Reputation: 3007
I'm trying to reproject a lat/lon
coordinate in the WGS84
system to an UTM
one in the SIRGAS 2000
coord system.
Using GDAL
, I started with changing a known utm coordinate to the lat/lon counterpart in the same coordinate system (29 N), just to check that I wrote the right code (I'm omitting error-checking here):
OGRSpatialReference monUtm;
monUtm.SetWellKnownGeogCS("WGS84");
monUtm.SetUTM(29, true);
OGRSpatialReference monGeo;
monGeo.SetWellKnownGeogCS("WGS84");
OGRCoordinateTransformation* coordTrans = OGRCreateCoordinateTransformation(&monUtm, &monGeo);
double x = 621921.3413490148;
double y = 4794536.070196861;
int reprojected = coordTrans->Transform(1, &x, &y);
// If OK, print the coords.
delete coordTrans;
coordTrans = OGRCreateCoordinateTransformation(&monGeo, &monUtm);
reprojected = coordTrans->Transform(1, &x, &y);
// If OK, Print the coords.
delete coordTrans;
The coordinates 621921.3413490148, 4794536.070196861
correspond to the Moncelos region in northern Galicia.
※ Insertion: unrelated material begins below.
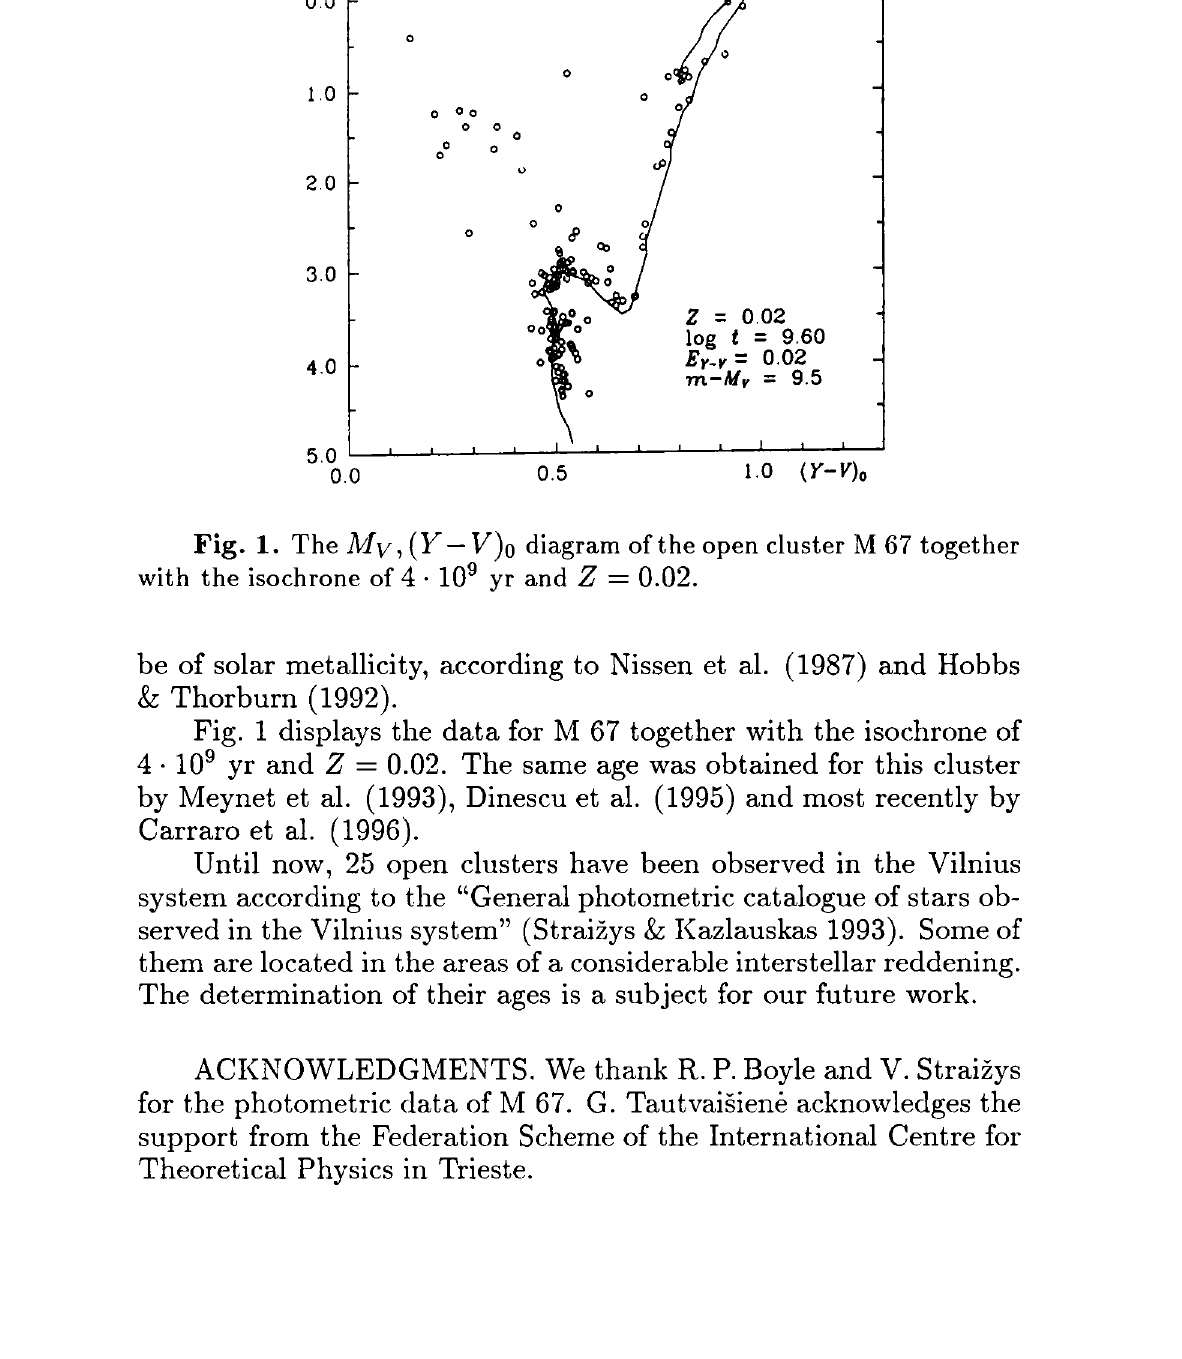
Fig. 1. The My, (Y — V)o diagram of the open cluster M 67 together with the isochrone of 4 • 10 9 yr and Z =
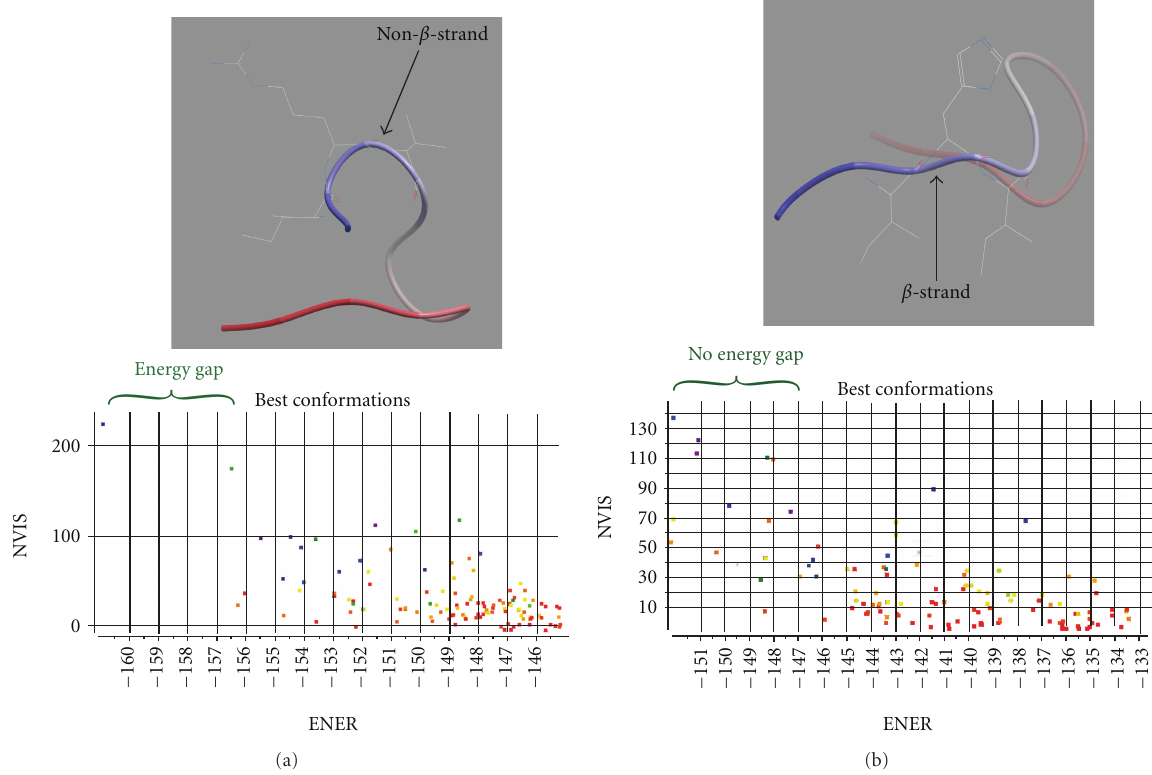
Figure 2: (a) Top: lowest energy conformation of the subtype C V3 loop crown from V3 loop amino acid positions 10 to 22. The structure is shown in ribbon representation colored in a gradient from the N-terminal residue at position 10 (dark blue) to the C-terminal residue at position 22 (colored dark red). The side chain conformations of Ile12, Arg13, and Ile14 are shown in full-atom wire representation. Their backbone curvature and fanned orientation are inconsistent with β -strand secondary structure. Bottom: plot of 180 lowest energy conformations from the folding simulation. x -axis (ENER): energy score ranging from lowest at the left to higher at the right. y -axis (NVIS): number of visits by the simulation to the indicated conformation. For example, the lowest energy conformation was found again and again by the search over 150 times. The presence of a 4kcal simulation energy unit gap in the subtype C simulation indicates a rigid structure as a 4kcal energy barrier prevents exit from the lowest energy conformation most of the time on the biological time scale. (b) Top: lowest energy conformation of the subtype B V3 loop crown from positions 10–22 depicted as in A. The extended linear conformation of Ile12, Arg13, and Ile14 with alternating directions for the side chains is typical of canonical β -strand structure. Bottom: plot of 180 lowest energy conformations from the folding simulation as in A. Many conformations are present near the lowest energy conformation in this subtype B simulation predicting a flexible structure that flickers between ∼ 10 conformations all the time (is flexible) on the biological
The forth-and-back transformation seems to work right: the lat/lon coordiantes are the correct ones and when projecting back to UTM, I get the same as the originals:
UTM: 621921.34135 , 4794536.0702
Lat/lon: 43.293779579 , -7.4970160261
Back to UTM: 621921.34135 , 4794536.0702
Now, reprojecting from WGS84 lat/long
to SIRGAS 2000 UTM
:
// Rodovia dos Tamoios, Brazil:
// - UTM -> 23 S
// - WGS 84 -> EPSG:32723
// - SIRGAS 2000 -> EPSG:31983
OGRSpatialReference wgs;
wgs.SetWellKnownGeogCS("WGS84");
OGRSpatialReference sirgas;
sirgas.importFromEPSG(31983);
coordTrans = OGRCreateCoordinateTransformation(&wgs, &sirgas);
double x = -23.57014667;
double y = -45.49159617;
reprojected = coordTrans->Transform(1, &x, &y);
// If OK, print results
delete coordTrans;
coordTrans = OGRCreateCoordinateTransformation(&sirgas, &wgs);
reprojected = coordTrans->Transform(1, &x, &y);
// If OK, print results.
this doesn't give the same results:
WGS84 Lat/Lon input: -23.57014667 , -45.49159617
SIRGAS 2000 UTM output: 2173024.0216 , 4734004.2131
Back to WGS84 Lat/Lon: -23.570633824 , -45.491627598
As you can see, the original WGS84 lat/lon
and the back-to_WGS84 lat/lon
coords aren't exactly the same, unlike the first test case. Also, the UTM x-coord
has 7 digits (I thought it was limited to 6 (?) ).
In Google Maps, we can see that there's a difference of 27 meters between the two points (original point is represented by a circle. My "back-reprojected" point is represented by a dagger).
Finally, the question: am I doing the reprojection right? If so, why is there a 27 meter difference between reprojections in the second test case?
Upvotes: 3
Views: 4990
Reputation: 43642
The problem is that you need to swap your axis order to use Cartesian X/Y space or Lon/Lat, and not "Lat/Lon" order.
Setting this should work.
double x = -45.49159617; // Lon
double y = -23.57014667; // Lat
The difference you saw from your round-trip conversion was from projecting outside the bounds for the UTM zone due to a swapped axis order.